24 Mar How Operators Are Using A.I. for Pipeline Integrity Management
Integrating data from pipeline documents is a challenging task. With upcoming deadlines, and steep fines for non-compliance, operators are turning to artificial intelligence for help.
Why is A.I. necessary?
There are over 300,000 miles of natural gas pipelines in the U.S. and a significant portion of them were constructed prior to safety regulations mandated in the 1970’s. Much, if not all of the information related to these pipelines is on paper.
The alternative to processing paperwork with A.I. would be manually entering required pipeline attributes. With over 27 fields of data from numerous construction reports, this would be a tedious chore.
But more than that, if you’ve just acquired pipeline, you don’t have the luxury of time to get all the information entered.
Because integrity management reporting must include all available information about the entire pipeline, many different types of records in as many different formats must be processed.
A.I.-based document processing is the only way to quickly and accurately process and integrate the diversity of pipeline information.
How A.I. Helps with Pipeline Integrity Reporting
Integrity management is all about increasing safety with pipeline data. For operators with historical pipeline documentation that hasn’t been integrated into management systems,
A.I. plays a crucial role in automating the process through several important steps:
#1: Making Text Machine-Readable
Most pipeline documents have been around for a long time, so they have their fair share of damage and blemishes.
To enable accurate optical character recognition (OCR) on documents, it is necessary to apply image processing to scanned documents. One of the major obstacles to OCR is non-text artifacts like speckles, hole punches, lines, pictures, warped document images, and even handwriting.
Using intelligent software, everything that isn’t text is identified and removed prior to OCR. This ensures extremely high accuracy of text recognition.
#2: Machine Reading
Machine reading is a bit different than OCR. Traditional OCR “engines” process each pixel on a scanned page, and decide what character it represents.
This works OK, but accuracy is easily 50% or worse. It’s difficult for OCR to know if a zero should be the letter ‘O’ or if the number one is really the letter ‘l.’ There are seemingly endless examples of this.
Accurate pipeline data is a matter of human safety, so accuracy is vitally important.
The difference in machine reading is that it uses intelligence, outside data sources (called lexicons), and multiple OCR engines to consistently extract data with over 90% accuracy.
Machine reading engines break up text into logical groups. For construction documents and blueprints where text is grouped into boxes or tables of information, machine reading will identify these groups and process them individually. This is a major advancement that helps create machine understanding of what the group of data represents.
#3: Data Labeling
After accurate data is extracted from documents, it needs to be labeled. Simply turning a document of information into alphabet soup isn’t very helpful.
Intelligent software looks at both the field labels on the document and the actual information itself to make judgement calls on what the data represents. For example, you’ll need to know the difference between pipe diameter and wall thickness or maximum operating pressure and temperature. Because A.I. isn’t perfect, accuracy thresholds are created to flag questionable results for human review.
In some cases, field labels on a document are either not available, or not very useful. In these cases, A.I. offers unique approaches like machine learning to label data based on surrounding data, or lexicons of information to compare data against.

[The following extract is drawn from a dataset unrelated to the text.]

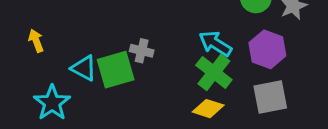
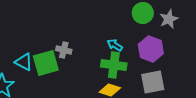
cyan arrow: (215, 44) -> (115, 45), size x0.7
green cross: (214, 72) -> (114, 65), turned -30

Operators who trust A.I. need visibility into how results are obtained. Because intelligent software isn’t perfect, it should offer a visual representation that explain results. This ensures the system can be adjusted for greater accuracy.
Software that processes data without A.I. (or without transparency) is not robust enough to handle the diverse needs of the digital oil field.
Transparency also includes providing a digital copy of the document that shows what pipeline data was extracted. This helps in cases where human review is necessary to verify a result.
#5: Data Integration
Not every operator works from the same information systems or has the same analytics tools. Data integration is more than pushing data to a csv file. Look for a tool that provides not just a data output file, but the ability to integrate according to existing master data models.
This kind of tight integration attaches greater meaning to data. Intelligent software that integrates data into virtually any pipeline data management application, or reporting application (even if it’s an Excel spreadsheet) will help you maximize the use of data.
Pipeline regulations don’t have to cut into productivity or profitability. And since time isn’t on your side, choose an intelligent software platform to automate pipeline records processing.